» **Exercise directions**: Show every line from the data below that includes "Types".

» **Data supplied**:
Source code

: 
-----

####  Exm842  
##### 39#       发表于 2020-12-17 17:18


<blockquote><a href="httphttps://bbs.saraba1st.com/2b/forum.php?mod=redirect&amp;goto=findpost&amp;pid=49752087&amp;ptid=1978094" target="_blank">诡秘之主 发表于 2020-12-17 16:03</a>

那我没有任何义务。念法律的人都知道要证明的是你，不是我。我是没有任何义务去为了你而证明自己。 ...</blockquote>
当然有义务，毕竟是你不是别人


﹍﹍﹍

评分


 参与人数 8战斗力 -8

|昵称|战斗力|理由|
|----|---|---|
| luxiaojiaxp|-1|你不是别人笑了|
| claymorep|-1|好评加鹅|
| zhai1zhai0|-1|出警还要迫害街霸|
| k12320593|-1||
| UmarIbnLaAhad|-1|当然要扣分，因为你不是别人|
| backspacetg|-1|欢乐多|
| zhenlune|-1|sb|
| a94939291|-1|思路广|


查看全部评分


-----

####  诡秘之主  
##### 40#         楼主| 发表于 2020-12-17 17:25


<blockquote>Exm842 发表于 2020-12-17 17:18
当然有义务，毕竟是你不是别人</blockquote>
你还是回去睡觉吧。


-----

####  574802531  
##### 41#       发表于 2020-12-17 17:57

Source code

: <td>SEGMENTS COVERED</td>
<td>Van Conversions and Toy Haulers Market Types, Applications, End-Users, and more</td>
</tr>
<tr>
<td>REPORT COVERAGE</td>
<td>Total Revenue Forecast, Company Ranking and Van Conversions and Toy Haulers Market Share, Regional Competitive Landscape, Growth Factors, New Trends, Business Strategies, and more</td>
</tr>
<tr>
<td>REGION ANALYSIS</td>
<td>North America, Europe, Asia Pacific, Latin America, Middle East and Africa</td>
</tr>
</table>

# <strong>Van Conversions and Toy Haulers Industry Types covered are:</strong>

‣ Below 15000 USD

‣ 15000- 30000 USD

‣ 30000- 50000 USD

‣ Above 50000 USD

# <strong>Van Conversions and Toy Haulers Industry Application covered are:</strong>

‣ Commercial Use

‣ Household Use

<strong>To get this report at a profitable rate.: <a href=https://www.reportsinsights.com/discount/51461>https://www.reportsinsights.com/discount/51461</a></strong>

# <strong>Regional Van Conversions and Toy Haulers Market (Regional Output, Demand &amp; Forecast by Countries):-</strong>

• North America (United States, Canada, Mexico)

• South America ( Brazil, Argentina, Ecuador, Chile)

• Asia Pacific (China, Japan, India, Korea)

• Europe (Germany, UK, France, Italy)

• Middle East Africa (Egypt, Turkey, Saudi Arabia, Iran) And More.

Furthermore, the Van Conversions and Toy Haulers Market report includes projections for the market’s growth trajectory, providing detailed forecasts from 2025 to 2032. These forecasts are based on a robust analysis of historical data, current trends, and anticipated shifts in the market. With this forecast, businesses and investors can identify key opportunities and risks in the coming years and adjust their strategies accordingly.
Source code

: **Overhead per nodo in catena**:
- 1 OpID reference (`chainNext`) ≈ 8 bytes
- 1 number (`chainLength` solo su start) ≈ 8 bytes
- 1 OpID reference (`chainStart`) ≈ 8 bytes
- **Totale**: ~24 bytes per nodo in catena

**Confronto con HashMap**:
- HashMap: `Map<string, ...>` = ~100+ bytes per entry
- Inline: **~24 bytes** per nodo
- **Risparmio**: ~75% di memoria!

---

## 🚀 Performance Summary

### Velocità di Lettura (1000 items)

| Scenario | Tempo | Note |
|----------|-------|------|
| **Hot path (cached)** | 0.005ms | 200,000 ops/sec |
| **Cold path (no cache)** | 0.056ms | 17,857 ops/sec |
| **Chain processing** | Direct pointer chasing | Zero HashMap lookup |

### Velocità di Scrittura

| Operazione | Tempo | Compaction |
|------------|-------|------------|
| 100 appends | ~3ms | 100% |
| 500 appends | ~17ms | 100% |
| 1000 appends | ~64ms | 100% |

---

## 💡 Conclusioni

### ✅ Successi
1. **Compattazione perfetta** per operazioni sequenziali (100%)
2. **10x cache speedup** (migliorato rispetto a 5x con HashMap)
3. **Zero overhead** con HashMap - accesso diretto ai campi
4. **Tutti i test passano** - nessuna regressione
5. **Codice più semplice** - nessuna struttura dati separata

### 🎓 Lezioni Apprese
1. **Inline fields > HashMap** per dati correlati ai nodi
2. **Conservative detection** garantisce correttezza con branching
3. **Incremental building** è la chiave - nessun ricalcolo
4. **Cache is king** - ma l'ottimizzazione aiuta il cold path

» **Final answer**:
<td>Van Conversions and Toy Haulers Market Types, Applications, End-Users, and more</td>
# <strong>Van Conversions and Toy Haulers Industry Types covered are:</strong>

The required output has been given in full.